Mikl-Leitner: Ich erwarte von einem Politiker verantwortungsvolles Handeln, also auch verantwortungsvolle Sprache. Da bin ich nicht mit allen Dingen des Herrn Waldhäusl einverstanden und hoffe doch, dass er noch dazulernt. Ich sehe, dass er sich in einer Art Transformationsprozess befindet und erwarte dass es besser wird. Es gibt laufend Gespräche.

 

DAVID: Gespräche zwischen Ihnen beiden?

Mikl-Leitner: Ja.

 

DAVID: In der niederösterreichischen Politik war Waldhäusl bekannt. Das Nachrichtenmagazin profil hat ihn jetzt so charakterisiert: „Als Waldhäusl vor 20 Jahren in den Landtag kam, zog Unkultur in das Plenum ein. Mit seiner Streitlust reizte er die Grenzen der Geschäftsordnung aus, beleidigte und diffamierte seine politischen Gegner.“

Mikl-Leitner: Mir gefällt die Sprache auch nicht, aber momentan bemüht er sich sehr.

 

DAVID: Aber er hat von seinen Aussagen nichts zurückgenommen, im Gegenteil. Es hat bisher keinerlei Konsequenzen gegeben, daher sieht er nicht die Notwendigkeit einer Änderung.
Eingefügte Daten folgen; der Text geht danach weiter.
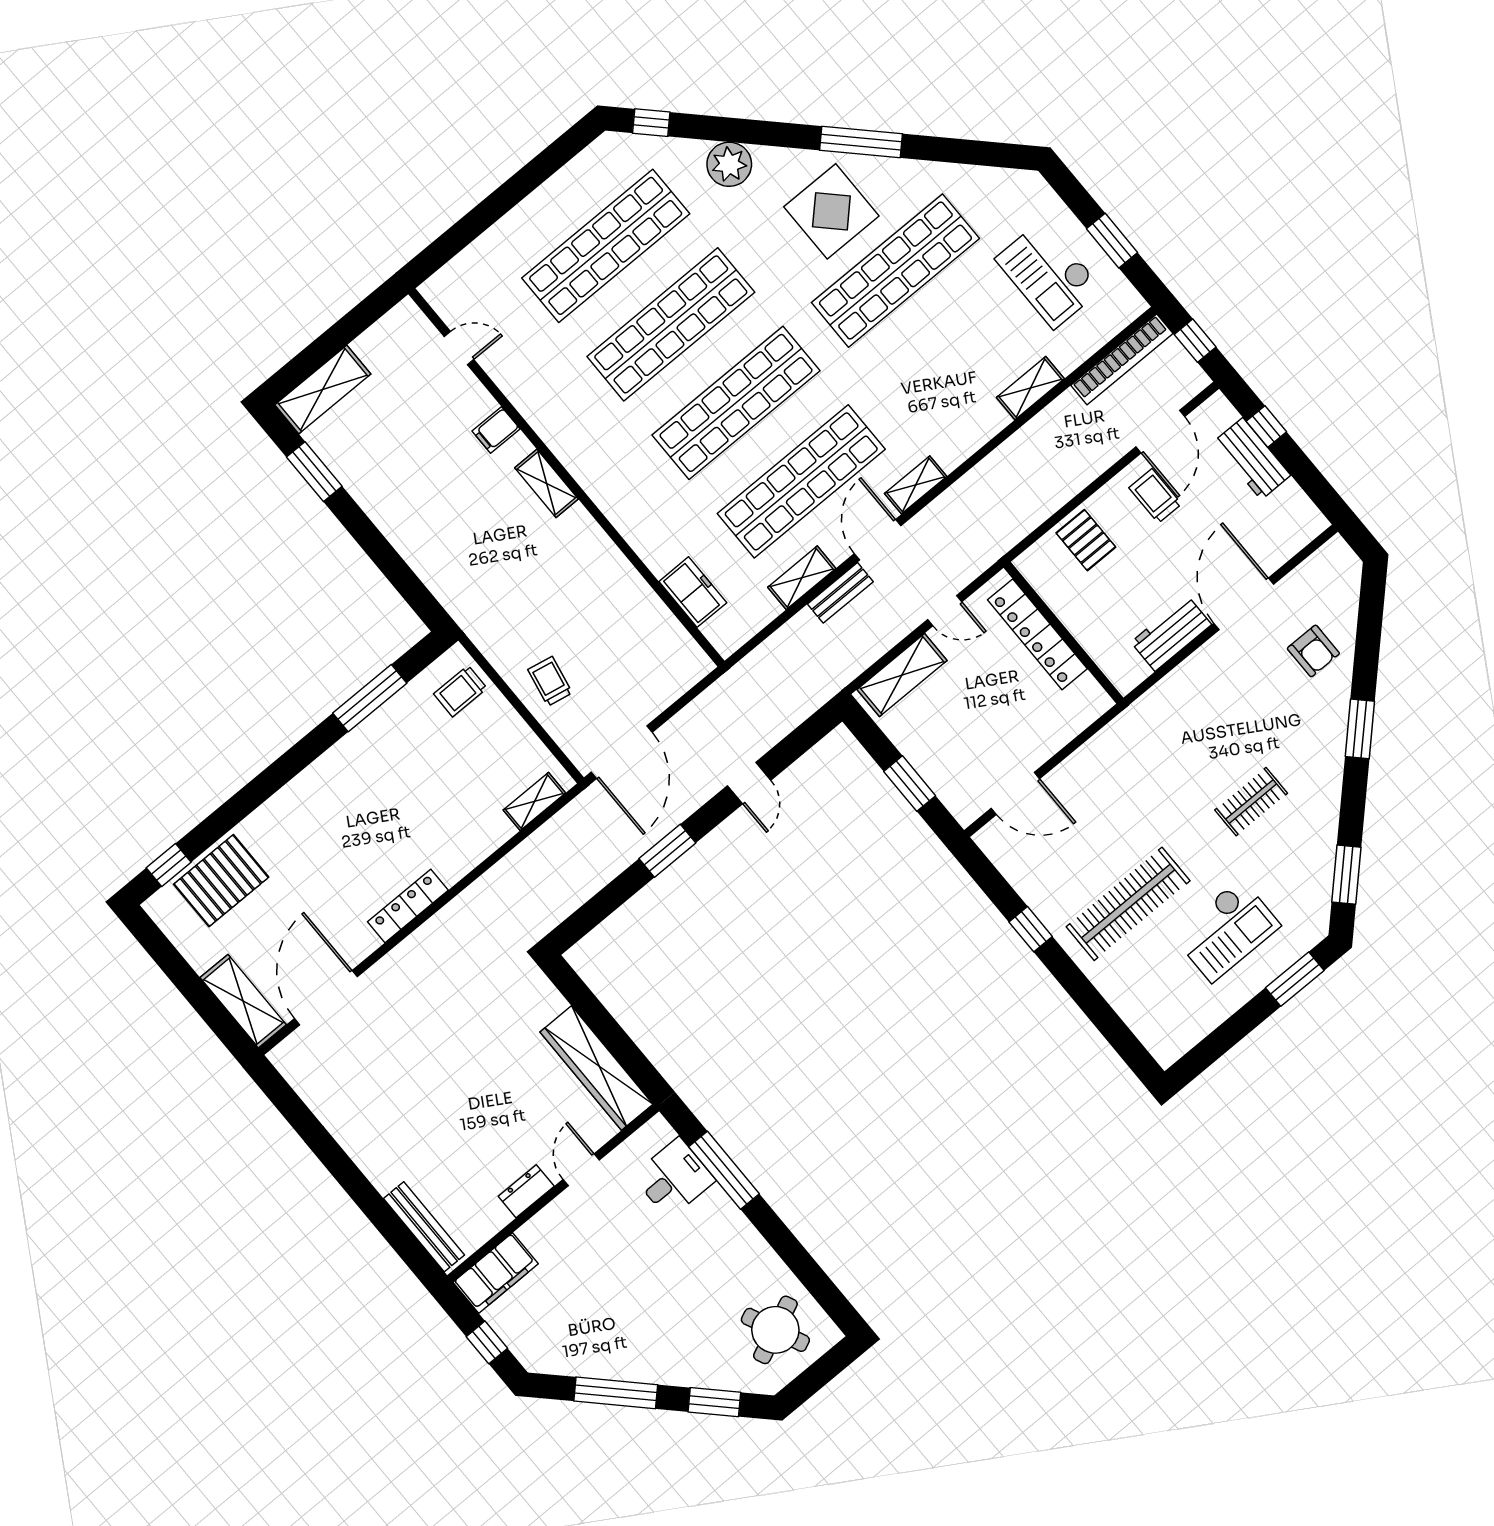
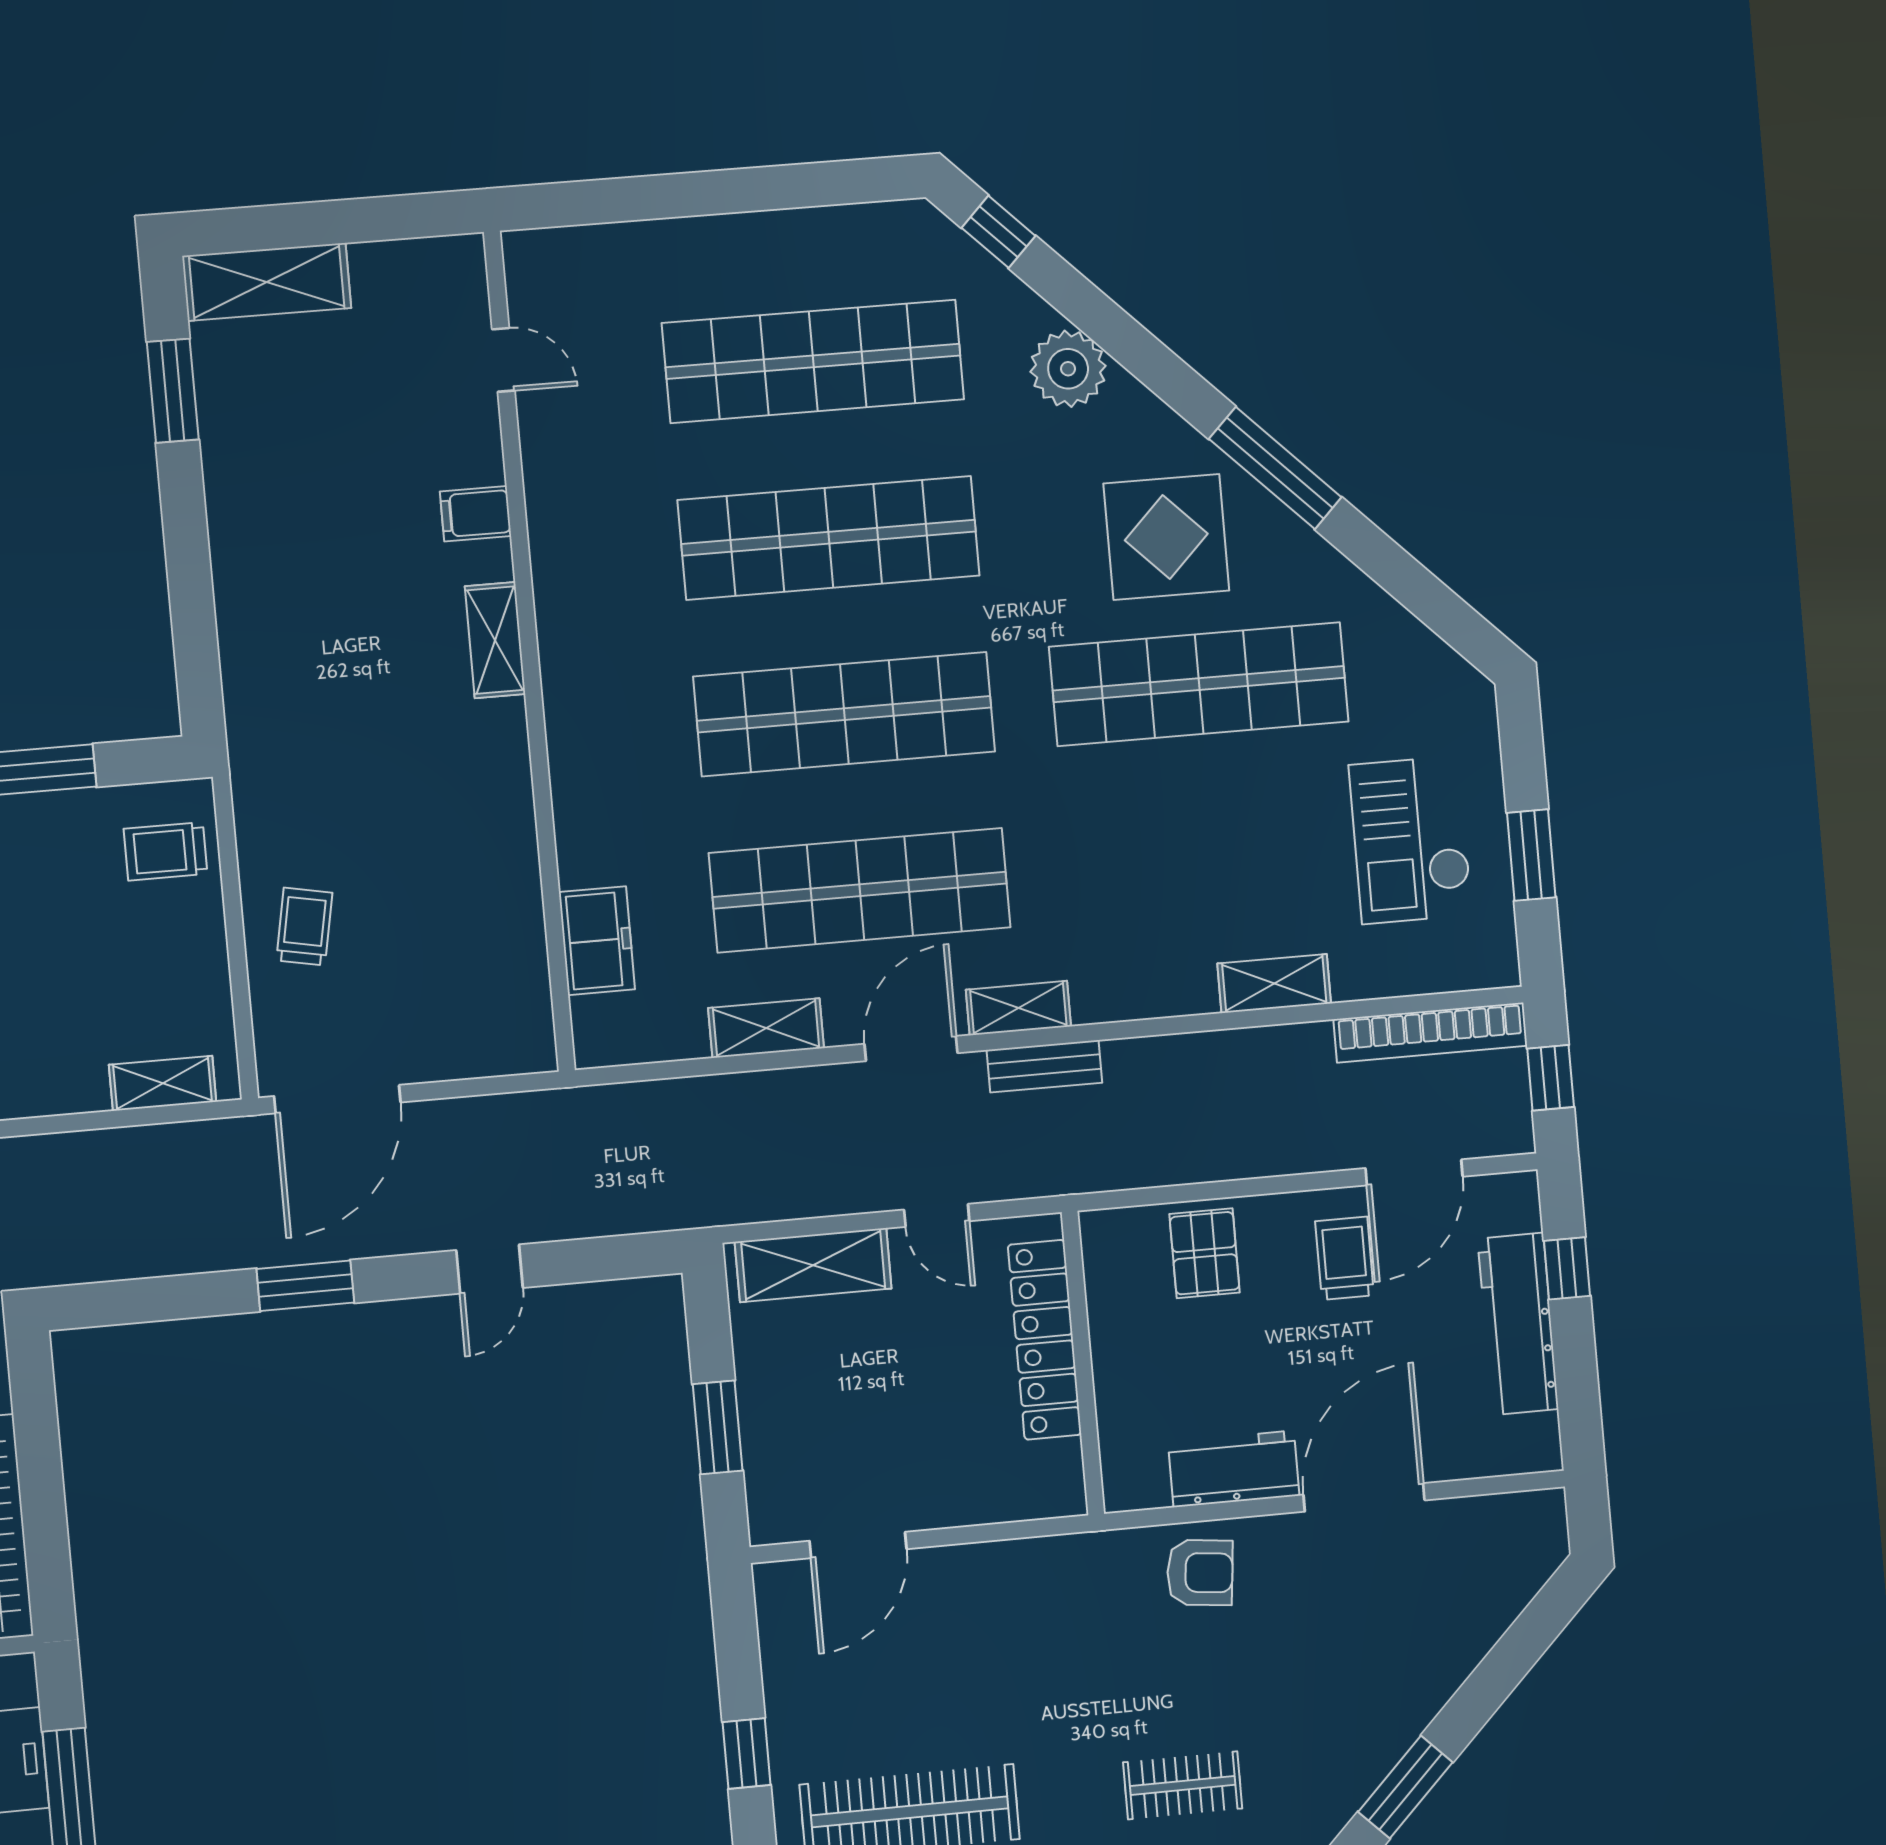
workbench: (1252, 459) -> (1518, 1324), width x1.37
bench: (840, 593) -> (1044, 1066), moved
armchair: (1313, 651) -> (1200, 1573), moved, turned -84
door: (1015, 793) -> (858, 1545), hinge flipped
Mikl-Leitner: Natürlich gefällt mir das nicht. Ich kann Ihnen nur sagen, dass wir in der tagtäglichen Arbeit sowohl mit SPÖ als auch mit der FPÖ doch das eine oder andere zusammenbringen. Wenn ich an das Budget und zukunftsweisende Entscheidungen denke. 

 

DAVID: Nur zu sagen, „Das gefällt mir nicht“...
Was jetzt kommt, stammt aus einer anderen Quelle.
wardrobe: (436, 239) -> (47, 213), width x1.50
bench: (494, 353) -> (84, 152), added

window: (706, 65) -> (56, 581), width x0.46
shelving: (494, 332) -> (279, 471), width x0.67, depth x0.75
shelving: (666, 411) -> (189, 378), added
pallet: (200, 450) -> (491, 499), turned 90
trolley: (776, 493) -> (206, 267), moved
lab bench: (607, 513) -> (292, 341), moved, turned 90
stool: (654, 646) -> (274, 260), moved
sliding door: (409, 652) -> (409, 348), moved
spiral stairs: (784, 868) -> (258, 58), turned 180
Mikl-Leitner: Aber welche Handhabe haben sie?

 

DAVID: Ich bin Journalistin, nicht Politikerin. Dem Bericht im profil ist klar zu entnehmen, dass FPÖ-Landesrat Waldhäusl bis jetzt die Grenzen immer weiter ausreizt. Auch seine Wahlkampf-Aussage, Sie als Innenministerin hätten „den Flüchtlingen noch die Jause zugeworfen, damit sie gestärkt sind fürs Vergewaltigen“ hat er nicht zurückgenommen. 
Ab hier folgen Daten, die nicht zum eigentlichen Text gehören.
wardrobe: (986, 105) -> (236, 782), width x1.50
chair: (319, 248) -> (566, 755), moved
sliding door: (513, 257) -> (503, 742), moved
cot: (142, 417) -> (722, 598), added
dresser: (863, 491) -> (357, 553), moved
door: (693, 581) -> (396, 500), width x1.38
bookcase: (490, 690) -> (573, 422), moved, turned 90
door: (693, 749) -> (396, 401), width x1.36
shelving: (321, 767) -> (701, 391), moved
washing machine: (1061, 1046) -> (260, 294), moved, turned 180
Mikl-Leitner: Ich hoffe, dass er den Transformationsprozess im Herbst beendet hat.

 

DAVID: Und wenn dem nicht so ist?

Mikl-Leitner: Dann sollte sich vielleicht auch einmal sein niederösterreichischer Parteiobmann Walter Rosenkranz damit beschäftigen.

 

DAVID: Warum hat die FPÖ mit Landesrat Waldhäusl die Zuständigkeit für Integration bekommen? 

Mikl-Leitner: Das haben die Klubs verhandelt, auch die Ressortzuständigkeiten, das war Konsens. Entscheidend ist, dass Waldhäusl das ordentlich macht. Ich habe gebeten, dass jetzt auch mit den Betreibern von Flüchtlingsunterkünften Gespräche stattfinden. Das macht er und man sagt mir, dass das im Einvernehmen gut geht.

 

DAVID: Eine letzte Frage an Sie als frühere Innenministerin: Braucht Österreich eine berittene Polizei?

Mikl-Leitner: Darauf möchten Sie von mir eine Antwort? Also ich sage Ihnen offen und ehrlich, da gibt es andere Möglichkeiten erfolgreich zu sein.

 

Das Gespräch wurde am 25. Juni 2018 geführt.